Con tan solo 21 años, Tom Lear ya ha logrado lo que muchos solo sueñan: ser dueño de una casa libre de deudas en un pequeño pueblo cerca de Bristol, Reino Unido. Su aventura comenzó hace tres años, cuando tenía 17, al decidir construir su propia tiny house desde cero. Como aprendiz de carpintería, Tom se encargó personalmente del proyecto, con la meta de crear un hogar modesto y libre de estrés. Más allá del beneficio económico de vivir sin pagar alquiler, el proyecto le otorgó la satisfacción de crear algo completamente suyo.

La tiny house de Lear se encuentra en la propiedad de su abuelo, ofreciendo espacio suficiente y un gran área de estacionamiento. Para reducir costos y abrazar la sostenibilidad, recurrió en gran medida a materiales reciclados. La fachada está hecha con madera de alerce comprada a precio rebajado en un aserradero local, mientras que las puertas y ventanas fueron adquiridas de segunda mano. Para el revestimiento, reutilizó antiguos paneles de cercas, y las tablas de andamio recuperadas se convirtieron en la terraza, mostrando tanto creatividad como ingenio.

A pesar de su experiencia en carpintería, Tom enfrentó retos importantes en áreas como plomería, electricidad y techado. Admitió que el techo fue particularmente complicado, ya que no tenía experiencia previa cortando láminas de metal, colocándolas correctamente y asegurando que fueran impermeables. Sin embargo, su determinación y disposición para aprender le permitieron superar estos obstáculos y completar la casa según su visión.
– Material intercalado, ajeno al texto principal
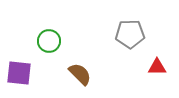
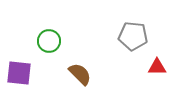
gray pentagon: moved 3 px right, 2 px down; rotated 8 degrees clockwise
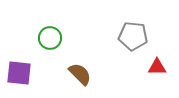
green circle: moved 1 px right, 3 px up
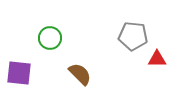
red triangle: moved 8 px up
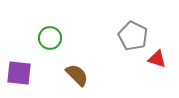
gray pentagon: rotated 20 degrees clockwise
red triangle: rotated 18 degrees clockwise
brown semicircle: moved 3 px left, 1 px down
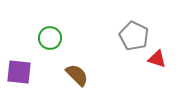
gray pentagon: moved 1 px right
purple square: moved 1 px up
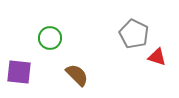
gray pentagon: moved 2 px up
red triangle: moved 2 px up
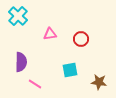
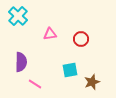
brown star: moved 7 px left; rotated 28 degrees counterclockwise
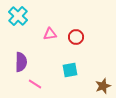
red circle: moved 5 px left, 2 px up
brown star: moved 11 px right, 4 px down
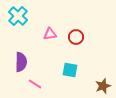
cyan square: rotated 21 degrees clockwise
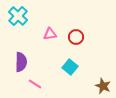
cyan square: moved 3 px up; rotated 28 degrees clockwise
brown star: rotated 28 degrees counterclockwise
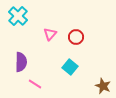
pink triangle: rotated 40 degrees counterclockwise
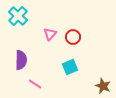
red circle: moved 3 px left
purple semicircle: moved 2 px up
cyan square: rotated 28 degrees clockwise
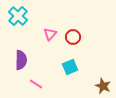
pink line: moved 1 px right
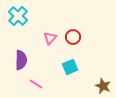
pink triangle: moved 4 px down
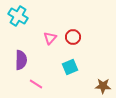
cyan cross: rotated 12 degrees counterclockwise
brown star: rotated 21 degrees counterclockwise
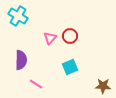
red circle: moved 3 px left, 1 px up
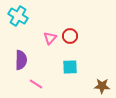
cyan square: rotated 21 degrees clockwise
brown star: moved 1 px left
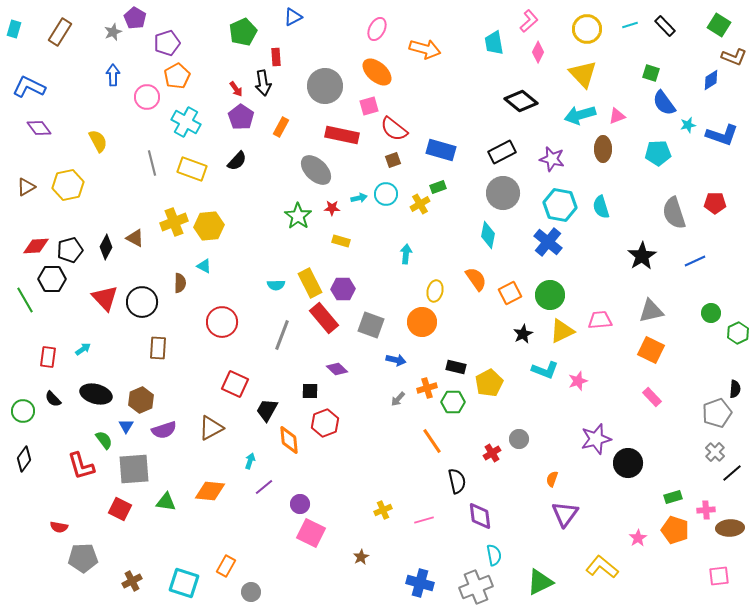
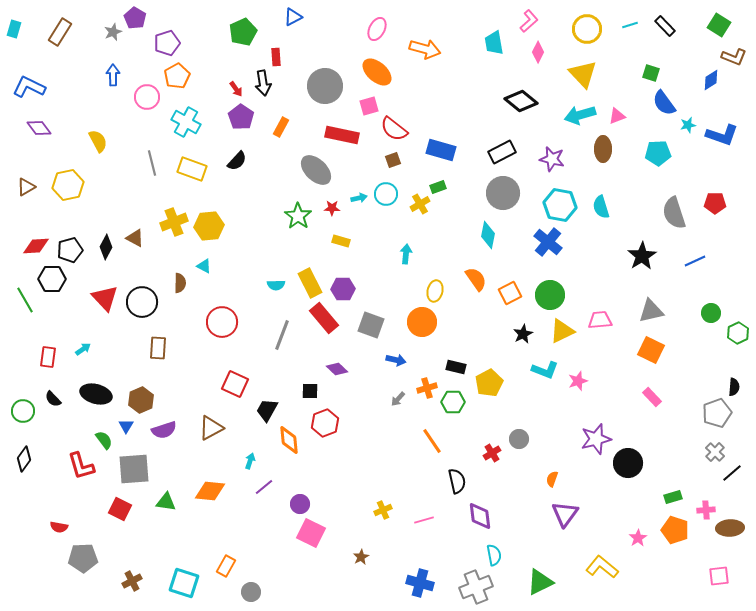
black semicircle at (735, 389): moved 1 px left, 2 px up
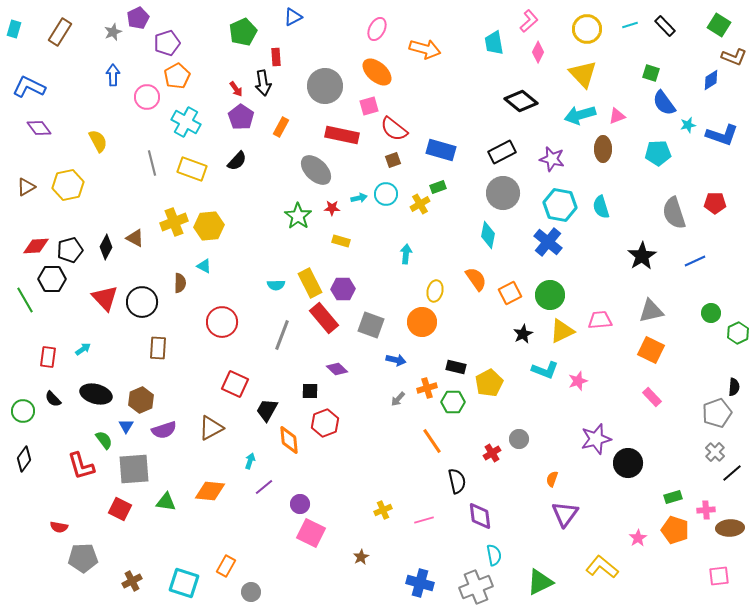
purple pentagon at (135, 18): moved 3 px right; rotated 15 degrees clockwise
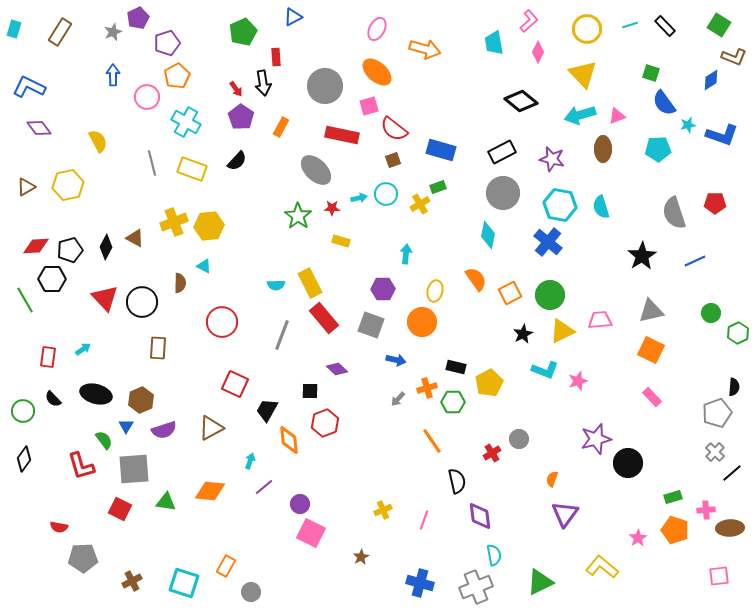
cyan pentagon at (658, 153): moved 4 px up
purple hexagon at (343, 289): moved 40 px right
pink line at (424, 520): rotated 54 degrees counterclockwise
El interior de la tiny house refleja un estilo rústico, inspirado en casas de campo. Tom utilizó madera recuperada de viejas viviendas, lijándola y barnizándola para un acabado limpio y pulido. La casa incluye una cocina compacta con electrodomésticos esenciales, un pequeño baño con inodoro químico, un cuarto de ducha de hierro corrugado y un área principal con un sofá de segunda mano sobre ruedas y una acogedora chimenea. Aunque las limitaciones de espacio requirieron ciertos sacrificios, Tom asegura que la simplicidad del hogar hace que todo valga la pena.

Más que un simple lugar para vivir, la tiny house de Lear es un testimonio de su ingenio y determinación. Gracias al trabajo duro, la creatividad y un compromiso con un estilo de vida sencillo, ha construido un hogar cómodo y libre de deudas que refleja su esfuerzo personal. Su historia es un ejemplo inspirador de cómo la ambición, la inventiva y el aprendizaje de nuevas habilidades pueden convertir un sueño modesto en una realidad extraordinaria.